TASK TO CARRY OUT
In the entries below, quote word for word the lines from the one containing "Статья в формате PDF 117 KB..." through the one containing "23 07 2026 0:20:47", with both of those lines included.

Source records
---------------

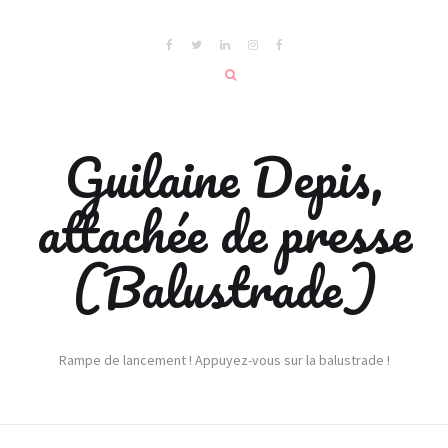
Guilaine Depis,
attachée de presse
(Balustrade)
Rampe de lancement ! Appuyez-vous sur la balustrade !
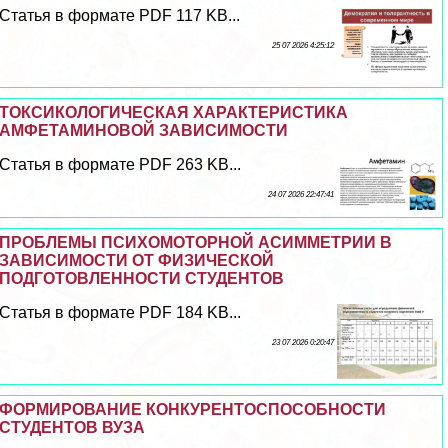
Статья в формате PDF 117 KB...
25 07 2026 4:25:12
ТОКСИКОЛОГИЧЕСКАЯ ХАРАКТЕРИСТИКА
АМФЕТАМИНОВОЙ ЗАВИСИМОСТИ
Статья в формате PDF 263 KB...
24 07 2026 22:47:41
ПРОБЛЕМЫ ПСИХОМОТОРНОЙ АСИММЕТРИИ В
ЗАВИСИМОСТИ ОТ ФИЗИЧЕСКОЙ
ПОДГОТОВЛЕННОСТИ СТУДЕНТОВ
Статья в формате PDF 184 KB...
23 07 2026 0:20:47
ФОРМИРОВАНИЕ КОНКУРЕНТОСПОСОБНОСТИ
СТУДЕНТОВ ВУЗА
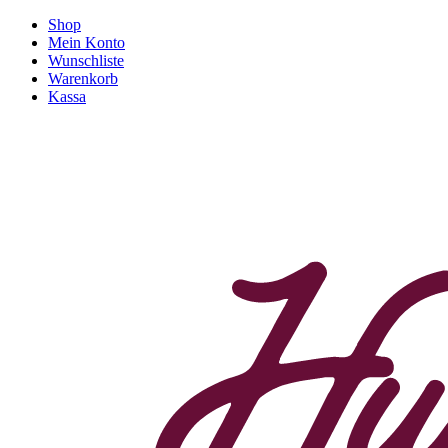
Shop
Mein Konto
Wunschliste
Warenkorb
Kassa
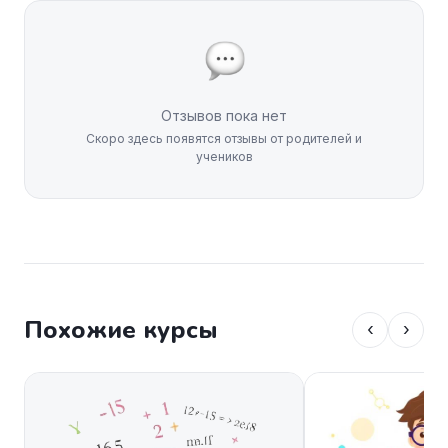
Отзывов пока нет
Скоро здесь появятся отзывы от родителей и
учеников
Похожие курсы
‹
›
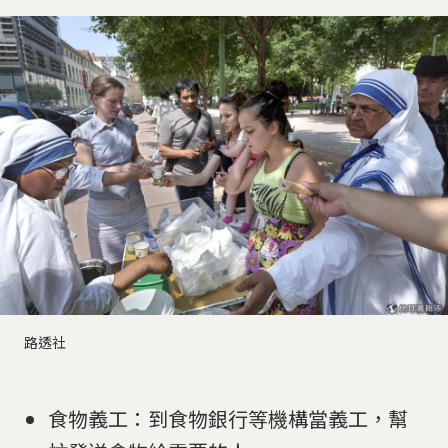
路透社
食物義工：到食物銀行等機構當義工，幫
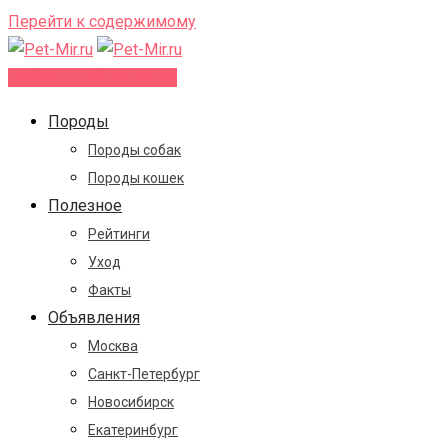
Перейти к содержимому
Добавить объявление
Породы
Породы собак
Породы кошек
Полезное
Рейтинги
Уход
Факты
Объявления
Москва
Санкт-Петербург
Новосибирск
Екатеринбург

---------------

OUTPUT BELOW
Статья в формате PDF 117 KB...
25 07 2026 4:25:12
ТОКСИКОЛОГИЧЕСКАЯ ХАРАКТЕРИСТИКА
АМФЕТАМИНОВОЙ ЗАВИСИМОСТИ
Статья в формате PDF 263 KB...
24 07 2026 22:47:41
ПРОБЛЕМЫ ПСИХОМОТОРНОЙ АСИММЕТРИИ В
ЗАВИСИМОСТИ ОТ ФИЗИЧЕСКОЙ
ПОДГОТОВЛЕННОСТИ СТУДЕНТОВ
Статья в формате PDF 184 KB...
23 07 2026 0:20:47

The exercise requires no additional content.